WHAT YOU ARE ASKED TO DO:
Gather all lines in the entries that include the word "immersion".

(Saved data entries)

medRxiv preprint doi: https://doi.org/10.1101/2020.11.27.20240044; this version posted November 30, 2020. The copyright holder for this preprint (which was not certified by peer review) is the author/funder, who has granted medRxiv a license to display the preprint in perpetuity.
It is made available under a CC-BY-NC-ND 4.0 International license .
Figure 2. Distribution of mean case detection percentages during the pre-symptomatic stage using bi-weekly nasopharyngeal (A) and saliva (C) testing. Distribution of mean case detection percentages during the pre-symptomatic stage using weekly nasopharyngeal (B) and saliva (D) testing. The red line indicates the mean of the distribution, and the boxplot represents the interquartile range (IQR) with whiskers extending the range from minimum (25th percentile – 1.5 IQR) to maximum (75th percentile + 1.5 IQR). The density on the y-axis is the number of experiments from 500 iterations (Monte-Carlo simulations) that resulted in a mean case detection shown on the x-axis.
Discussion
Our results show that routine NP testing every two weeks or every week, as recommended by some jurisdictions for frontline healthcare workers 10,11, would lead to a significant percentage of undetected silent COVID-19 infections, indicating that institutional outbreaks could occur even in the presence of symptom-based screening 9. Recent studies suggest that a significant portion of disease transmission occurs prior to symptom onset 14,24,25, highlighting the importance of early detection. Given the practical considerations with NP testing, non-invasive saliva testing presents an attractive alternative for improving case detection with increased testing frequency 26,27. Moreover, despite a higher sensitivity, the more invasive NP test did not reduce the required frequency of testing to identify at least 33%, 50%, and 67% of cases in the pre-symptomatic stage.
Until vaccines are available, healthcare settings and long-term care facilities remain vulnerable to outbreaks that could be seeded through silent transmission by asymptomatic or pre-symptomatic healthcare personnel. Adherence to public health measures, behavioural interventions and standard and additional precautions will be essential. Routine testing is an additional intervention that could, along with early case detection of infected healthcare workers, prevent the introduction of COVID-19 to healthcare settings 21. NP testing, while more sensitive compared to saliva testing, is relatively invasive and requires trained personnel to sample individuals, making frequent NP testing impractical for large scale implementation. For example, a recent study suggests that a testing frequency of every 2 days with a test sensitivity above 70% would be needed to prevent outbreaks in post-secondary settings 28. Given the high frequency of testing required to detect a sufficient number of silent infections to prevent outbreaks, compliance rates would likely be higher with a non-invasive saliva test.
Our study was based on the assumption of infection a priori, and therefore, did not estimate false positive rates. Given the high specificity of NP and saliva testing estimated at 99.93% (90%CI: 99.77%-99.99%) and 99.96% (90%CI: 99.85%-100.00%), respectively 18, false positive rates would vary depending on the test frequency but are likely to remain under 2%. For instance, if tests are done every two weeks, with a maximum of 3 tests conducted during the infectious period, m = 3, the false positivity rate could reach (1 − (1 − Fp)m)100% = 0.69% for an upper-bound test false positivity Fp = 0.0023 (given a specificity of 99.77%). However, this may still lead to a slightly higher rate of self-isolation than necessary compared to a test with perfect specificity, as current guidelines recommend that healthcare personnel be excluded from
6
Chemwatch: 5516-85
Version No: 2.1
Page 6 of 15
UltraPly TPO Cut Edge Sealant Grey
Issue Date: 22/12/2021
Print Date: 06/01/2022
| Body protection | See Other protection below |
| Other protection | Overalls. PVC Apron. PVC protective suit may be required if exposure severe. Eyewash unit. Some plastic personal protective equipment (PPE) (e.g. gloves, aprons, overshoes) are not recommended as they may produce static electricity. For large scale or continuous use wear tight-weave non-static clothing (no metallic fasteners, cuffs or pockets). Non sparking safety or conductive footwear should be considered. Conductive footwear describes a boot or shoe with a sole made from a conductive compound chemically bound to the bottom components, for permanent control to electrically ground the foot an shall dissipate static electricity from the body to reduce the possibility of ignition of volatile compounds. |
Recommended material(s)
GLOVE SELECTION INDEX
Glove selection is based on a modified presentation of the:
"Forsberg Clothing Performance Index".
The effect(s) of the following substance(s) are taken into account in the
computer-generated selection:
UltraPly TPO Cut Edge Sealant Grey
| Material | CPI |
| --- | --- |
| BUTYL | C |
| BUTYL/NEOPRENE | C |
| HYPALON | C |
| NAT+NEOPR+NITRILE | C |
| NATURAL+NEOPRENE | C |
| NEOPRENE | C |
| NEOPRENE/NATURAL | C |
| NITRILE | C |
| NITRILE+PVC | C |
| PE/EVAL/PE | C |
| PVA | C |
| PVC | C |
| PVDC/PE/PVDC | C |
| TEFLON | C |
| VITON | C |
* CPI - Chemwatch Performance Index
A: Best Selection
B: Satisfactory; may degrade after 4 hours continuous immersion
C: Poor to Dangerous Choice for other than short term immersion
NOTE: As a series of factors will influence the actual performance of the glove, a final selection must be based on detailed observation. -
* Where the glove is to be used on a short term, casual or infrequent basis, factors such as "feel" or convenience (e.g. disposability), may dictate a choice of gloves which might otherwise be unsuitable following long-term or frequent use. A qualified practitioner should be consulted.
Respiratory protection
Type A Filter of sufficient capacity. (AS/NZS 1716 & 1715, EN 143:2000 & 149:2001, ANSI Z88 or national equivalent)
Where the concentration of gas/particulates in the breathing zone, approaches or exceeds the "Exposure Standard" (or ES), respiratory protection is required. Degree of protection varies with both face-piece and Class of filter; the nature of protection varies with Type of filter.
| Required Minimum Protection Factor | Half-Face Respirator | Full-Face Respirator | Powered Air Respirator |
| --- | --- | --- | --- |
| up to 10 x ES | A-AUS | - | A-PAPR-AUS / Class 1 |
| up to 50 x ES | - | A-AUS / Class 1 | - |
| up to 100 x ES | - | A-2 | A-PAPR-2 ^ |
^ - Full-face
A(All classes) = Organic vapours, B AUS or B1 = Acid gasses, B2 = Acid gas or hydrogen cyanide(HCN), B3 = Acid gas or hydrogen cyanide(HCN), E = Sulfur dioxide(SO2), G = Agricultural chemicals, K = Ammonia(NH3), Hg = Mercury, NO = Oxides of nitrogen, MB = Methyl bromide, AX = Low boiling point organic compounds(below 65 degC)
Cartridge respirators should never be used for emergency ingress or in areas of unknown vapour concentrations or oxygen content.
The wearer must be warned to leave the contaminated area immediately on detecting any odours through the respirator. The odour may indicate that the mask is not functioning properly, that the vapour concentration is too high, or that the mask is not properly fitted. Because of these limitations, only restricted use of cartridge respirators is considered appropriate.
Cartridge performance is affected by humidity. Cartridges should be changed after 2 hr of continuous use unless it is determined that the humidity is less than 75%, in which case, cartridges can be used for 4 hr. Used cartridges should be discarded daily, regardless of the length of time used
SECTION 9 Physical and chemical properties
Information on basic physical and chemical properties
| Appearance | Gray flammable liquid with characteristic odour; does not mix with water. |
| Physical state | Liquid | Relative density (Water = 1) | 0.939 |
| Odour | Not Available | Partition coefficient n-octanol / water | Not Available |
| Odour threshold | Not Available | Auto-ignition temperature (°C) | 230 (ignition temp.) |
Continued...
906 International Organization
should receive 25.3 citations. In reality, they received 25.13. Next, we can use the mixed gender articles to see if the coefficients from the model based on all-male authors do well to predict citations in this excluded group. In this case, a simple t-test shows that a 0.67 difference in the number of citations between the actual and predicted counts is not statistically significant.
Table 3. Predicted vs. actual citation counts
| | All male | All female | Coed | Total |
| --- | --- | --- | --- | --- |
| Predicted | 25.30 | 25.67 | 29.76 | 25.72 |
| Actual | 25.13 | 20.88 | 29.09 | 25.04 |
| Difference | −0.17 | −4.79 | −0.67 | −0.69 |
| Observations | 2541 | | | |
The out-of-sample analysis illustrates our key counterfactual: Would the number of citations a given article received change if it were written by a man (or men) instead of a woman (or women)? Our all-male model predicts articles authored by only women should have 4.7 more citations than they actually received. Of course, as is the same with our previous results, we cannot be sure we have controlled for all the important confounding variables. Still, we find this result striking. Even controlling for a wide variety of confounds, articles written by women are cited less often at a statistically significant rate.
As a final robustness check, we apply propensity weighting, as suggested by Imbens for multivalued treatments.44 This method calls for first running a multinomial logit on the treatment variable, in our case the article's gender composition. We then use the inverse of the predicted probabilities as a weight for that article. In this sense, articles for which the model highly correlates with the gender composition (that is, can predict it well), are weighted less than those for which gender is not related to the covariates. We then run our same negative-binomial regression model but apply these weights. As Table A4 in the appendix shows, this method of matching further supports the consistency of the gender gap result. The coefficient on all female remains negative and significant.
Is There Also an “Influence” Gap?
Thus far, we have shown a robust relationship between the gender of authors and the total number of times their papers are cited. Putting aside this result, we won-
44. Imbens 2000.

ANSWER AREA:
B: Satisfactory; may degrade after 4 hours continuous immersion
C: Poor to Dangerous Choice for other than short term immersion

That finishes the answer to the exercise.